Mi trovo a Kabul da qualche giorno, e come sempre da queste parti succede che qualcosa non gira mai per il verso giusto: proprio l’altro ieri pomeriggio c’è’ stato un attentato alla Corte Suprema. Una macchina piena di esplosivo, guidata da un kamikaze, si è scagliata sulla porta all’ora di uscita degli uffici. Una carneficina. Mi raccontava oggi una ragazza dello staff afgano di Pangea che è morta una insegnante dell’asilo per gli impiegati della Corte suprema assieme a due bambini. Sua madre, insegnante anche lei, salva solo perché aveva il turno che finiva alle 12,30, era distrutta dal dolore.

Il messaggio di rivendicazione dei talebani è stato chiaro, la giustizia non è in mano allo Stato afgano che applica la legge degli infedeli.

Il quadro è sconfortante, soprattutto sapendo con quanta tenacia realtà come Pangea lavorano accanto a donne e bambine, e di conseguenza su tutta la popolazione in Afghanistan, e come in un secondo tutto può sparire. Parlando con queste donne oggi a Kabul si sente lo spaesamento e la paura del futuro 2014, non si hanno prospettive ma una sola consapevolezza, la loro libertà è sempre più il miraggio di un’oasi che non esiste. Eppure se si parla di libertà e diritti delle donne e di tutta la popolazione afgana, non si può prescindere dal quadro internazionale. Da pochissimo è terminato l’incontro a Bruxelles sul “Resolute support” il nuovo mandato della missione Isaf, dal 2015, e sempre di più il Qatar insieme agli Usa giocano un ruolo importante nel “processo di pace afgano”.

Il Qatar, grazie alla sua potenza economica e lungimiranza nella comunicazione, si sta posizionando sempre di più anche come potenza internazionale capace di influenzare e spostare equilibri importanti nelle politiche mondiali, soprattutto tra i paesi del mondo islamico (Afghanistan, Palestina, Siria, Egitto etc.). In particolare per l’Afghanistan il Qatar volge un ruolo chiave: ha accolto i talebani in via non ufficiale dal 2011 e sta portando avanti negoziati per aprire il loro ufficio diplomatico a Doha in maniera da accelerare il “processo di pace”, considerandolo un “terreno neutro”per dialogare.

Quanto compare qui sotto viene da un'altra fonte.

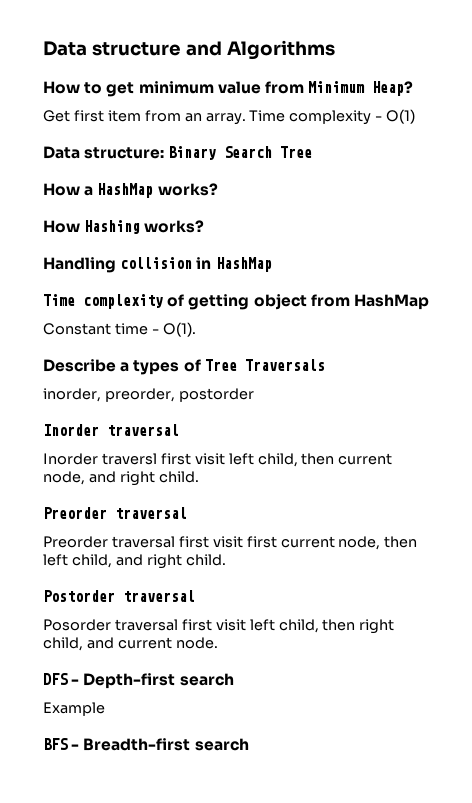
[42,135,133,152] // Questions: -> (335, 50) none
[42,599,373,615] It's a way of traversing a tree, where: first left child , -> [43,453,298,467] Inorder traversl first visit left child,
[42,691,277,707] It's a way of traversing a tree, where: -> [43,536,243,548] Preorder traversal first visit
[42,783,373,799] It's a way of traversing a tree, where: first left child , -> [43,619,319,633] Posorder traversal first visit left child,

In questi giorni Karzai è andato per la seconda volta in tre mesi in Qatar, non solo per partecipare alla Conferenza Internazionale islamica-Usa, ma per discutere con persone chiave di pace in Afghanistan e i problemi della regione circostante, Pakistan in primis. Da tempo la volontà di Karzai e di alcuni paesi che lo sostengono è quella di far rientrare i talebani tra le forze governative e parlamentari soprattutto in vista delle elezioni presidenziali del 2014 che si svolgono nello steso anno della exit strategy della Nato. Ultimamente è apparso alla televisione nazionale invitando i talebani a istituzionalizzarsi e a partecipare alle elezioni presidenziali, “anche mullah Omar può essere votato” in maniera da ripulirsi ed entrare a pieno titolo nel buzkashi del processo di pace afgano.

Ma se da un lato si auspica l’apertura dell’ufficio di rappresentanza dei taleban a Doha, dall’altro il portavoce del Ministro degli affari esteri afgano Janan Musazai dichiara in questi giorni che “I talebani hanno buone relazioni con i paesi stranieri ma questo gruppo continua a massacrare civili innocenti in Afghanistan” ecco perché secondo lui l’ufficio di rappresentanza taleban non può essere aperto sino a quando i militanti non scendono a patti con le richieste del governo ovvero rinunciare ai legami con al Qaeda e con il terrorismo. Non a caso nell’arco di tre giorni ci sono stati due tra i più sanguinosi attentati degli ultimi mesi a Kabul, tra cui quello alla Corte Suprema.

Ecco come il Qatar entra nel buzkashi afgano, spalleggiando movimenti retrogradi che invece di portare sviluppo e Pace, spingono a camminare sulle orme del passato. Tanto per fare un esempio, l’ultima dichiarazione di questi giorni da parte dei talebani è di accettare che vi sia educazione scolastica per i bambini maschi, basata su principi religiosi (ovvio), ma non per le bambine.

Sia il governo afgano che le forze internazionali se da una lato giocano a fare i salvatori delle donne e dei loro diritti, sono in realtà i primi a concederle come moneta di scambio per una “pace” senza speranza che sia semplicemente meno costosa possibile per loro.

Quale altra alternativa? Sarebbe incredibile poter riunire il dolore di tutte le donne afgane e farne un’arma potentissima di trasformazione o semplicemente farne la reale moneta di scambio per la pace di tutti e la loro libertà.